Closed Sytten closed 3 years ago
I don't think such service warnings are a fit for this repo. I did not follow this outage very closely, however, serverless platforms need to just work and the entire point is to not worry about what's inside the black box. If you are impacted by what's in the black box, we're likely already working on preventing this from happening again. Hope that helps.
I don't agree with this vision considering the level of detail already contained in the FAQ (an ABI contract running on gVisor is as important a contract as a network architecture) and Cloud Run is not only used by beginners that don't care how the thing runs. But it's your doc, your choice :) It would do GCP good to be a bit more transparent on how stuff is built/run.
I work on Cloud Run for over a year now and I am hearing about RSG for the first time here. I don't think those details were supposed to be shared with customers in the first place, as our container contract is documented as you said in your comment. Problems happening anywhere else is a bug and we conduct work and post-mortems to prevent them from happening again.
I also would like you to remind you that this is a community-maintained repository.

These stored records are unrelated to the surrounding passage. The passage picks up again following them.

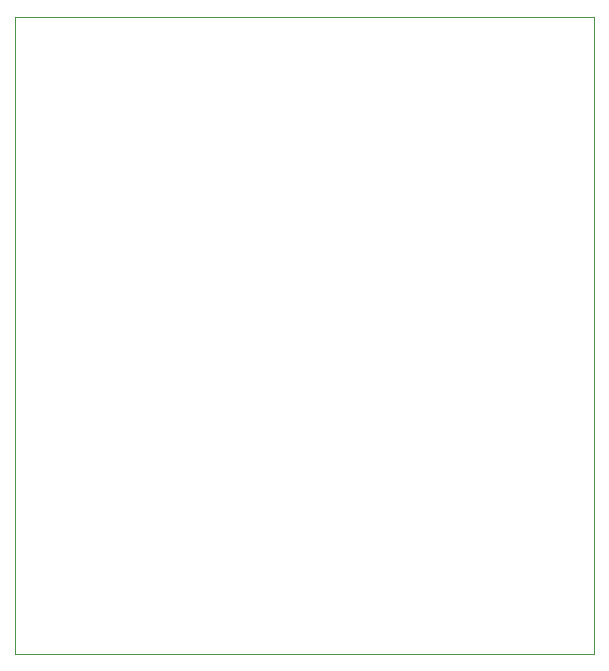
<source format=gm1>
G04 #@! TF.GenerationSoftware,KiCad,Pcbnew,(6.0.9)*
G04 #@! TF.CreationDate,2023-02-23T12:45:50+09:00*
G04 #@! TF.ProjectId,AMS_Temp_SMD,414d535f-5465-46d7-905f-534d442e6b69,rev?*
G04 #@! TF.SameCoordinates,Original*
G04 #@! TF.FileFunction,Profile,NP*
%FSLAX46Y46*%
G04 Gerber Fmt 4.6, Leading zero omitted, Abs format (unit mm)*
G04 Created by KiCad (PCBNEW (6.0.9)) date 2023-02-23 12:45:50*
%MOMM*%
%LPD*%
G01*
G04 APERTURE LIST*
G04 #@! TA.AperFunction,Profile*
%ADD10C,0.100000*%
G04 #@! TD*
G04 APERTURE END LIST*
D10*
X145000000Y-108000000D02*
X145000000Y-54000000D01*
X145000000Y-54000000D02*
X96000000Y-54000000D01*
X96000000Y-54000000D02*
X96000000Y-108000000D01*
X96000000Y-108000000D02*
X145000000Y-108000000D01*
M02*

</source>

So if you are looking for implementation details here, this is not the right place.
We had an outage two weeks ago on cloud run and I learned the existence of RSG. We experienced spikes in latency between our service and our database up to 20-30s. We were able to limit the problem by reducing the concurrency level to our DB connection pool size and scale the service. I think this would be valuable information to the FAQ to demystify slowly the black box. AWS is usually pretty open about the components that build their stuff but I really had to push just to get a root cause of our issue.